Thread (21 messages) 21 messages, 3 authors, 2017-05-19

Re: [RFC 1/6] mm, page_alloc: fix more premature OOM due to race with cpuset update

From: Michal Hocko <mhocko@kernel.org>
Date: 2017-05-19 07:37:56
Also in: cgroups, linux-mm, lkml

On Thu 18-05-17 14:07:45, Cristopher Lameter wrote:
On Thu, 18 May 2017, Michal Hocko wrote:
quoted
quoted
See above. OOM Kill in a cpuset does not kill an innocent task but a task
that does an allocation in that specific context meaning a task in that
cpuset that also has a memory policty.
No, the oom killer will chose the largest task in the specific NUMA
domain. If you just fail such an allocation then a page fault would get
VM_FAULT_OOM and pagefault_out_of_memory would kill a task regardless of
the cpusets.
Ok someone screwed up that code. There still is the determination that we
have a constrained alloc:
It would be much more easier if you read emails more carefully. In order
to have a constrained OOM you have to have either a non-null nodemask or
zonelist which. And as I've said above you do not have them from the
pagefault_out_of_memory context. The whole point of this discussion is
_that_ failing allocations will not work currently!

=-=-=

Exercise requirements: Continue the OOM-killer email above from its last sentence. The material that comes next is separate from the OOM-killer email above.

Provided material:
=-=-=

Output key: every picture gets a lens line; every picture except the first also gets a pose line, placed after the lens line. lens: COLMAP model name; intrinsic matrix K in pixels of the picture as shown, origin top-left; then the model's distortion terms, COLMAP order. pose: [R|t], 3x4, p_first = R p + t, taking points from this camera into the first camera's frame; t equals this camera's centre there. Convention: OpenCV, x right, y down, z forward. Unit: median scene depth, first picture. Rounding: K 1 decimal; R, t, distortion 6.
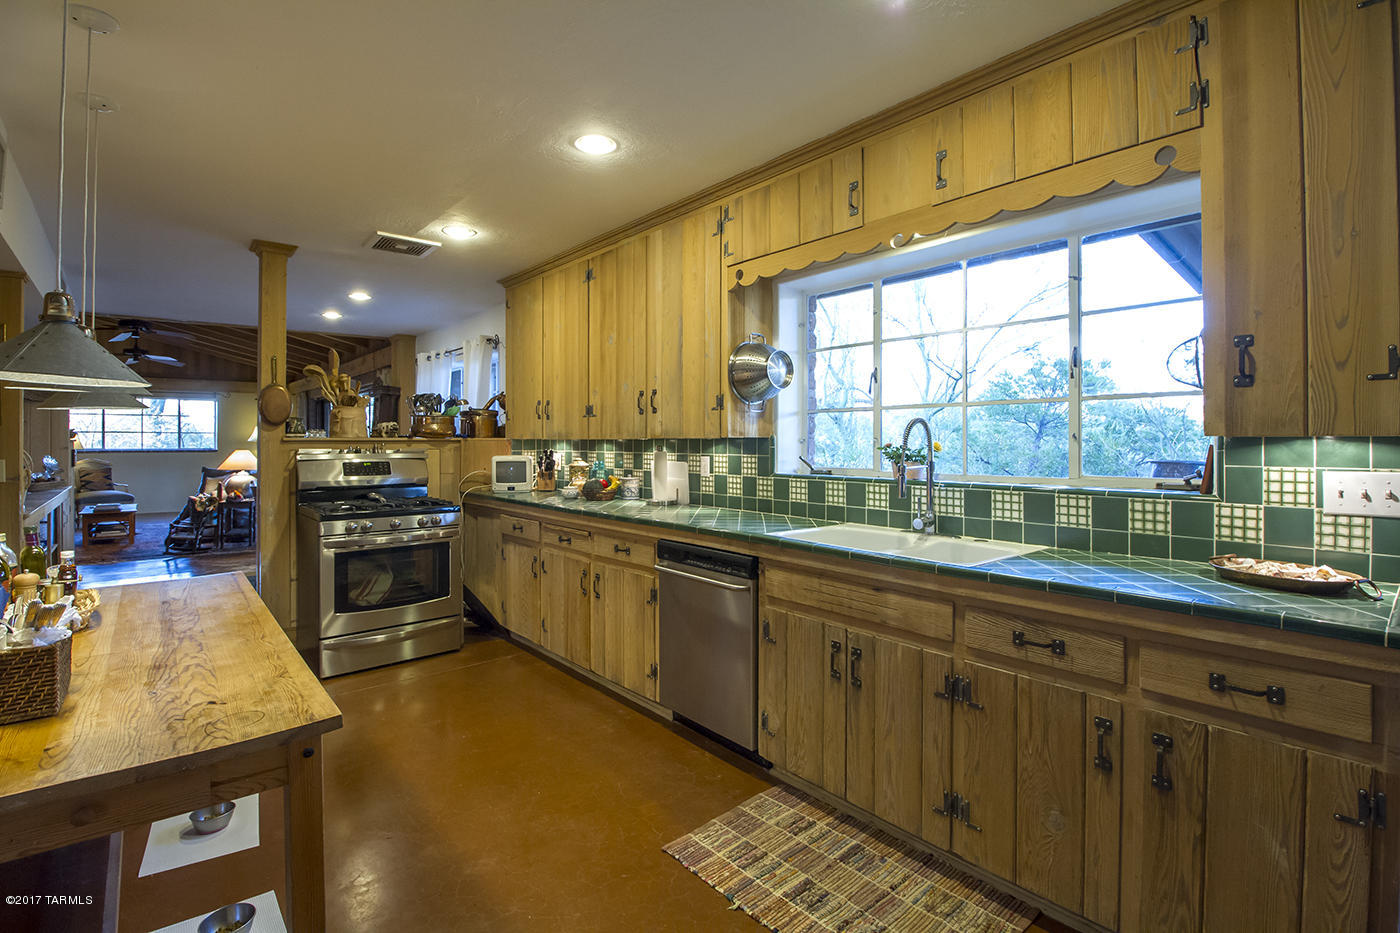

=-=-=

Expected output:
oom_kill:
	/*
         * Check if there were limitations on the allocation (only relevant for
         * NUMA and memcg) that may require different handling.
         */
        constraint = constrained_alloc(oc);
        if (constraint != CONSTRAINT_MEMORY_POLICY)
                oc->nodemask = NULL;
        check_panic_on_oom(oc, constraint);

-- Ok. A constrained failing alloc used to terminate the allocating
	process here. But it falls through to selecting a "bad process"
This behavior is there for ~10 years.
[...]
Can we restore the old behavior? If I just specify the right memory policy
I can cause other processes to just be terminated?
Not normally. Because out_of_memory called from the page allocator
context makes sure to kill tasks from the same NUMA domain (see
oom_unkillable_task).
 
quoted
quoted
Regardless of that the point earlier was that the moving logic can avoid
creating temporary situations of empty sets of nodes by analysing the
memory policies etc and only performing moves when doing so is safe.
How are you going to do that in a raceless way? Moreover the whole
discussion is about _failing_ allocations on an empty cpuset and
mempolicy intersection.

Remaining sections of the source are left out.